─── EXTRAIT DU DOCUMENT
Mon but n’est pas ici de discuter de l’intérêt d’un tel outil ni de la pertinence de l’objectif de la campagne. Ce qui me frappe dans cette campagne est qu’elle joue intégralement sur un ressort grossophobe : la stigmatisation du poids.
La grossophobie se définit, d’après Daria Marx et Eva Perez-Bello du collectif Gras Politique, autrices de « Gros » n’est pas un gros mot, comme « l’ensemble des attitudes hostiles et discriminantes à l’égard des personnes en surpoids ». C’est par exemple : les jugements incessants sur l’alimentation des personnes grosses, la croyance que le poids peut toujours être contrôlé si on en a la volonté, la discrimination à l’embauche, la taille des sièges dans les lieux publics, la quasi absence d’offre vestimentaire au-dessus d’une certaine taille…
Le terme est apparu en 1996, lancé par Anne Zamberlan, autrice de Coup de gueule contre la grossophobie, et a gagné en reconnaissance médiatique à partir de 2017 avec le livre On ne naît pas grosse de Gabrielle Deydier. Rentré seulement en 2019 dans le dictionnaire Le Robert et en 2023 au Larousse, ce terme est certes plus fréquemment rencontré aujourd’hui mais reste bien moins recherché sur Google que le sexisme ou l’homophobie et ces recherches n’augmentent pas dans le temps, signe que l’intérêt ne décolle pas vraiment.
──────
─── DONNÉES BRUTES
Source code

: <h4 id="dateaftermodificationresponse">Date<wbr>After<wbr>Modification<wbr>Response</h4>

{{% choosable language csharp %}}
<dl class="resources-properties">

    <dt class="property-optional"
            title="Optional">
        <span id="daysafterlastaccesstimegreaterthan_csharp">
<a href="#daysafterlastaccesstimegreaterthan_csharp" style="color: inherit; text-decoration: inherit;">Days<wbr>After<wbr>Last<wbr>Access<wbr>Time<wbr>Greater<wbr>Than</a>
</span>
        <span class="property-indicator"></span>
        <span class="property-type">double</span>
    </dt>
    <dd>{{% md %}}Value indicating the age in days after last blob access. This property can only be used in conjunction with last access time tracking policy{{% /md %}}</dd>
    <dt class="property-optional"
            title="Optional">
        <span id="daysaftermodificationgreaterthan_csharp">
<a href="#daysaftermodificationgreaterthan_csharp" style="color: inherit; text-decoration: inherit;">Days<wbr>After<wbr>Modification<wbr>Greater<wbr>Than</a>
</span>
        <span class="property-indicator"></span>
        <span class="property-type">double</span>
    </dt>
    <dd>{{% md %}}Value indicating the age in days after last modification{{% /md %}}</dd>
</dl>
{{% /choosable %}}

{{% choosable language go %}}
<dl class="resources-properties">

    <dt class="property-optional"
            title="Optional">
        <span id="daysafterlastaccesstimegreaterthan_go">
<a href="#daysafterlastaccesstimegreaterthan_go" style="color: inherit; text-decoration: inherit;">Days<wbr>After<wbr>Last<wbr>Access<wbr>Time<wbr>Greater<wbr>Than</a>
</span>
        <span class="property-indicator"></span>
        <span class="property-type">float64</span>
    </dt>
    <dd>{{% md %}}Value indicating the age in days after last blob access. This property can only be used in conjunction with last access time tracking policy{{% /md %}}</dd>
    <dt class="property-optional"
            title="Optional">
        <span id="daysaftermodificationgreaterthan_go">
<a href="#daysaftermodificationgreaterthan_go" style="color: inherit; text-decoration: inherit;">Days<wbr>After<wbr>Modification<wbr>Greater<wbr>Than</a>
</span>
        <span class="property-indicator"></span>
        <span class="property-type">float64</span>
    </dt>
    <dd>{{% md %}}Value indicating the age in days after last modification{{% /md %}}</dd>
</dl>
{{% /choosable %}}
──────
- CONSIGNES
A - Citez le passage de l'extrait sur la grossophobie qui commence aux mots « Mon but n’est » et s'arrête après « stigmatisation du poids. ».
B - Répondez, s'il vous plaît, à ces questions sur l'extrait sur la grossophobie :
(i) Sur quel ressort la campagne joue-t-elle intégralement ?
(ii) De quel collectif font partie Daria Marx et Eva Perez-Bello ?
(iii) En quelle année le terme est-il entré dans le dictionnaire Le Robert ?
C - Dans l'extrait sur la grossophobie, transformez en liste le paragraphe qui commence par « Le terme est apparu en 1996 », en gardant ses faits principaux.

- RÉPONSES
A -
Mon but n’est pas ici de discuter de l’intérêt d’un tel outil ni de la pertinence de l’objectif de la campagne. Ce qui me frappe dans cette campagne est qu’elle joue intégralement sur un ressort grossophobe : la stigmatisation du poids.

B -
(i) Sur un ressort grossophobe : la stigmatisation du poids.
(ii) Du collectif Gras Politique.
(iii) En 2019.

C -
- Le terme apparaît en 1996. Il est lancé par Anne Zamberlan, autrice de Coup de gueule contre la grossophobie.
- Il gagne en reconnaissance médiatique à partir de 2017, avec le livre On ne naît pas grosse de Gabrielle Deydier.
- Il entre dans Le Robert en 2019, puis dans le Larousse en 2023.
- On le rencontre plus fréquemment aujourd'hui, mais il reste bien moins recherché sur Google que le sexisme ou l'homophobie.
- Ces recherches n'augmentent pas dans le temps, signe que l'intérêt ne décolle pas vraiment.